How Long Can Broken Bones Go Untreated

The patient will require surgery to fix the fracture if treatment is not received for it within four weeks. If the wound is not healed completely, it may turn necrotic. Many times, spinal fractures go unnoticed. There will be grounds for a claim if the damage was dangerous and left the patient paralyzed.

Broken Bones X-ray How They Work?

A bone or a tumor, which is denser than the soft tissues, allows few of the X-rays to pass through and appears white on the X-ray. At a break in a bone, the X-ray beam passes through the broken area and appears as a dark line in the white bone.

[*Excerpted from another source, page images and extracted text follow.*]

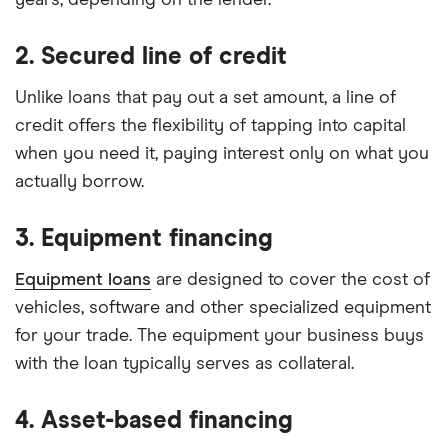
years, depending on the lender.
2. Secured line of credit
Unlike loans that pay out a set amount, a line of
credit offers the flexibility of tapping into capital
when you need it, paying interest only on what you
actually borrow.
3. Equipment financing
Equipment loans
are designed to cover the cost of
vehicles, software and other specialized equipment
for your trade. The equipment your business buys
with the loan typically serves as collateral.
4. Asset-based financing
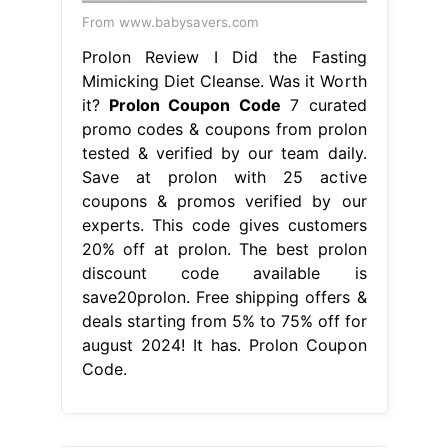
From www.babysavers.com
Prolon Review I Did the Fasting
Mimicking Diet Cleanse. Was it Worth
it?
Prolon Coupon Code
7 curated
promo codes & coupons from prolon
tested & verified by our team daily.
Save at prolon with 25 active
coupons & promos verified by our
experts. This code gives customers
20% off at prolon. The best prolon
discount code available is
save20prolon. Free shipping offers &
deals starting from 5% to 75% off for
august 2024! It has. Prolon Coupon
Code.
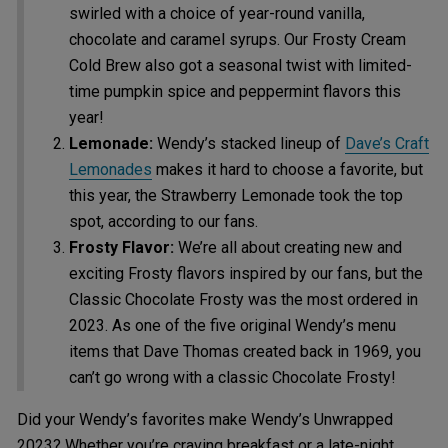
swirled with a choice of year-round vanilla,
chocolate and caramel syrups. Our Frosty Cream
Cold Brew also got a seasonal twist with limited-
time pumpkin spice and peppermint flavors this
year!
Lemonade:
Wendy’s stacked lineup of
Dave’s Craft
Lemonades
makes it hard to choose a favorite, but
this year, the Strawberry Lemonade took the top
spot, according to our fans.
Frosty Flavor:
We’re all about creating new and
exciting Frosty flavors inspired by our fans, but the
Classic Chocolate Frosty was the most ordered in
2023. As one of the five original Wendy’s menu
items that Dave Thomas created back in 1969, you
can’t go wrong with a classic Chocolate Frosty!
Did your Wendy’s favorites make Wendy’s Unwrapped
2023? Whether you’re craving breakfast or a late-night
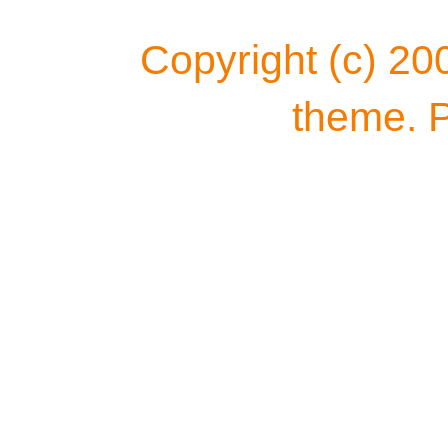
Copyright (c) 20
theme. 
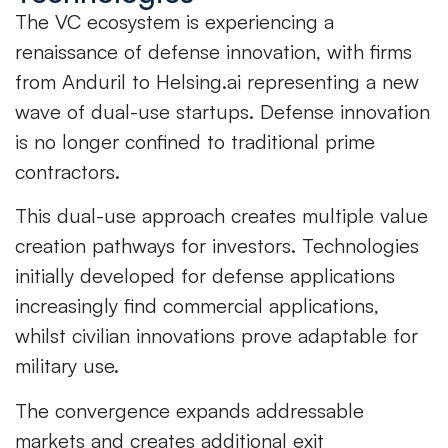
The VC ecosystem is experiencing a
renaissance of defense innovation, with firms
from Anduril to Helsing.ai representing a new
wave of dual-use startups. Defense innovation
is no longer confined to traditional prime
contractors.
This dual-use approach creates multiple value
creation pathways for investors. Technologies
initially developed for defense applications
increasingly find commercial applications,
whilst civilian innovations prove adaptable for
military use.
The convergence expands addressable
markets and creates additional exit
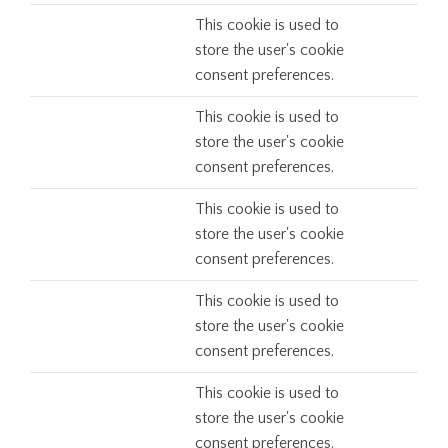
This cookie is used to
store the user's cookie
consent preferences.
This cookie is used to
store the user's cookie
consent preferences.
This cookie is used to
store the user's cookie
consent preferences.
This cookie is used to
store the user's cookie
consent preferences.
This cookie is used to
store the user's cookie
consent preferences.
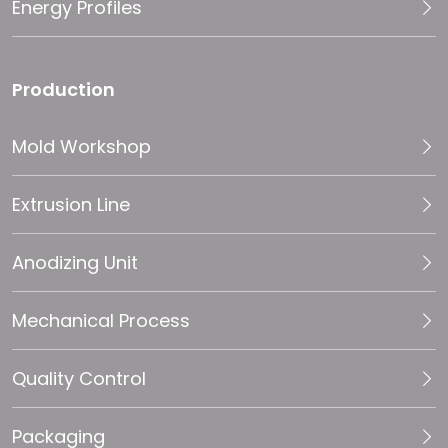
Energy Profiles
Production
Mold Workshop
Extrusion Line
Anodizing Unit
Mechanical Process
Quality Control
Packaging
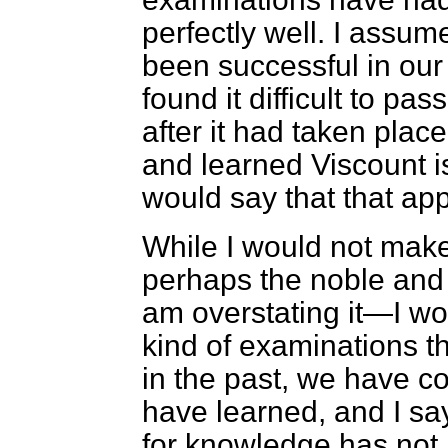
perfectly well. I assu
been successful in ou
found it difficult to p
after it had taken plac
and learned Viscount is
would say that that app
While I would not mak
perhaps the noble and 
am overstating it—I wou
kind of examinations t
in the past, we have c
have learned, and I say
for knowledge has not 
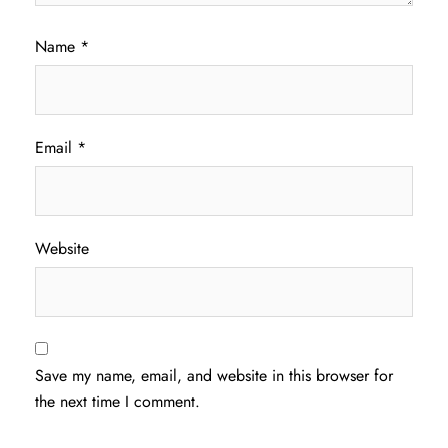
Name
*
Email
*
Website
Save my name, email, and website in this browser for
the next time I comment.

An X-ray is produced when a negatively charged electrode is heated by electricity and electrons are released, thereby producing energy. That energy is directed toward a metal plate, or anode, at high velocity and an X-ray is produced when the energy collides with the atoms in the metal plate.

Takeaway

Even though broken bones are common injuries, they’re still scary to experience. If you break a bone, go to the Urgent Care Mesquite. Most people who break a bone make full recoveries and can return to their pre-injury routine and activities with no long-term impacts.

Don’t rush your recovery. Giving your body the time it needs to get better can be frustrating, but it’s the best way to make sure you don’t re-injure your bone while it heals.